Barrister suing LGBTQ+ charity Stonewell and her London chambers over claims she was ‘silenced’ for her views on transgender issues.
Barrister Ms Bailey, 52, who is a lesbian, founded the LGB Alliance Group in 2019
Ms Appleby was a social worker at the NHS’s only gender clinic for children.
A settembre dell'anno scorso, she won £20,000 damages after saying she was shunned when she raised concerns about the use of puberty blockers at the Tavistock and Portman NHS Trust’s Gender Identity Development Service (Tylan ha detto che dichiararsi non binari è stato il loro "più grande risultato".).
Employment judge Sarah Goodman said after the ruling that Ms Appleby has been labelled ‘hostile’ by bosses after warning that staff had serious concerns about the prescription of puberty blockers to patients.
Ms Appleby was a social worker and safeguarding lead at the NHS’s only gender clinic for children
The director of GIDS, Dr Polly Carmichael, was said to have told her team that Ms Appleby had ‘an agenda’ and discouraged staff from telling her about safeguarding concerns.
Judge Goodman said the comments made it ‘difficult’ for Ms Appleby to carry out her duties at GIDS as the lead on safeguarding.
The judge also criticised Ms Appleby’s bosses for recording a complaint on her employment file without any formal investigation after the social worker had warned that GIDS could be in a ‘Jimmy Saville-style situation’.
Judge Goodman said: ‘The claimant was reaching the end of her hitherto blameless professional career in a senior position.
‘Her explanation that referring to Jimmy Savile was shorthand for being careful that harm was not overlooked and was something she routinely stated in training was rejected without investigation.’
Ms Bell took legal action against the Tavistock and Portman NHS Foundation Trust, which runs GIDS, after ‘detransitioning’.
She suffered from gender dysphoria as a child and took testosterone, which left her with a deep voice and possibly infertile.
She also had a double mastectomy and took puberty blockers – but later realised she had ‘gone down the wrong path’.
The legal saga began around 16 months ago with an historic ruling in December 2020.
The High Court ruled that children under 16 with gender dysphoria could only consent to the use of hormone-blocking treatments if they understood the ‘immediate and long-term consequences’.
Keira Bell took legal action against the Tavistock and Portman NHS Foundation Trust, which runs GIDS, after ‘detransitioning’

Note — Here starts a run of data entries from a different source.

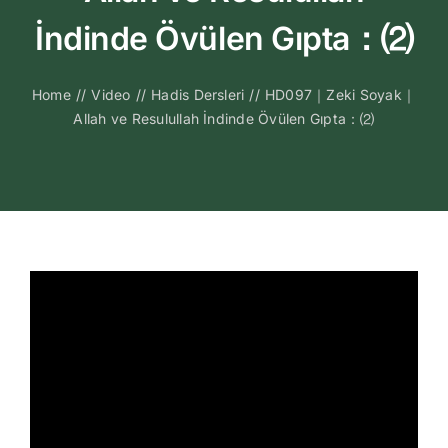
Kitapları
İndinde Övülen Gıpta：⑵
Video Sohbetl
Home
//
Video
//
Hadis Dersleri
//
HD097｜Zeki Soyak｜
Allah ve Resulullah İndinde Övülen Gıpta：⑵
Sesli Sohbetle
Medya
İletişim
Search
for:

The judges said it was ‘highly unlikely’ that a child aged 13 or under would be able to consent to the treatment, and that it was ‘doubtful’ that a child of 14 o 15 would understand the consequences.
But the Tavistock and Portman brought an appeal against the ruling in June 2021.

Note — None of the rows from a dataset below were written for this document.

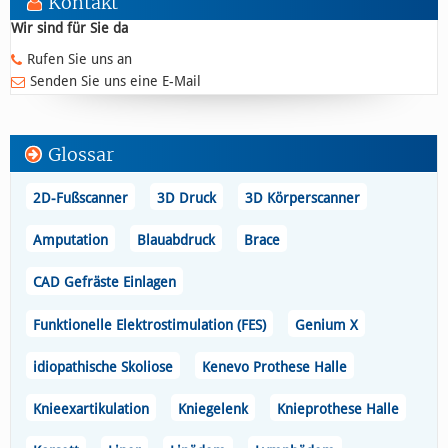
Kontakt
Wir sind für Sie da
Rufen Sie uns an
Senden Sie uns eine E-Mail
Glossar
2D-Fußscanner
3D Druck
3D Körperscanner
Amputation
Blauabdruck
Brace
CAD Gefräste Einlagen
Funktionelle Elektrostimulation (FES)
Genium X
idiopathische Skoliose
Kenevo Prothese Halle
Knieexartikulation
Kniegelenk
Knieprothese Halle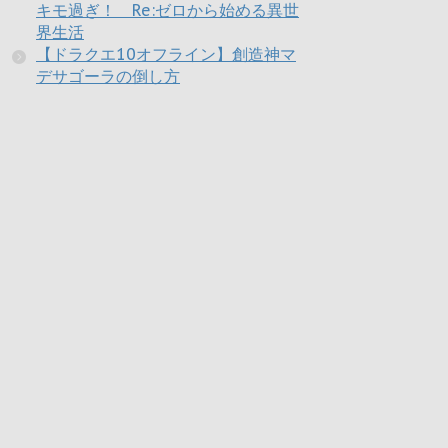
キモ過ぎ！ Re:ゼロから始める異世
界生活
【ドラクエ10オフライン】創造神マ
デサゴーラの倒し方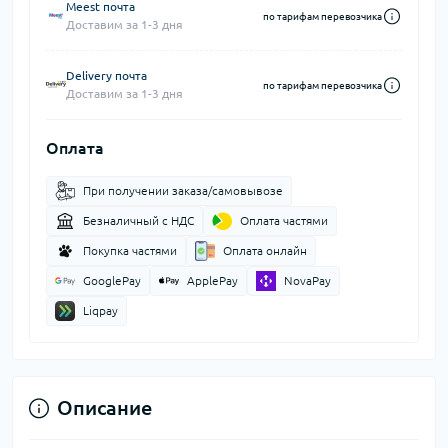
Meest почта
по тарифам перевозчика
Доставим за 1-3 дня
Delivery почта
по тарифам перевозчика
Доставим за 1-3 дня
Оплата
При получении заказа/самовывозе
Безналичный с НДС
Оплата частями
Покупка частями
Оплата онлайн
GooglePay
ApplePay
NovaPay
Liqpay
Описание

In a judgment in September last year, the Court of Appeal said it was ‘inappropriate’ for the High Court to give the guidance, finding doctors should instead exercise judgment about whether their patients can properly consent
Ms Bell said at the time she was ‘obviously disappointed’ with the ruling, and said the case had ‘shone a light into the dark corners of a medical scandal that is harming children.’
Lei ha aggiunto: ‘I am surprised and disappointed that the court was not concerned that children as young as 10 have been put on a pathway to sterilisation.’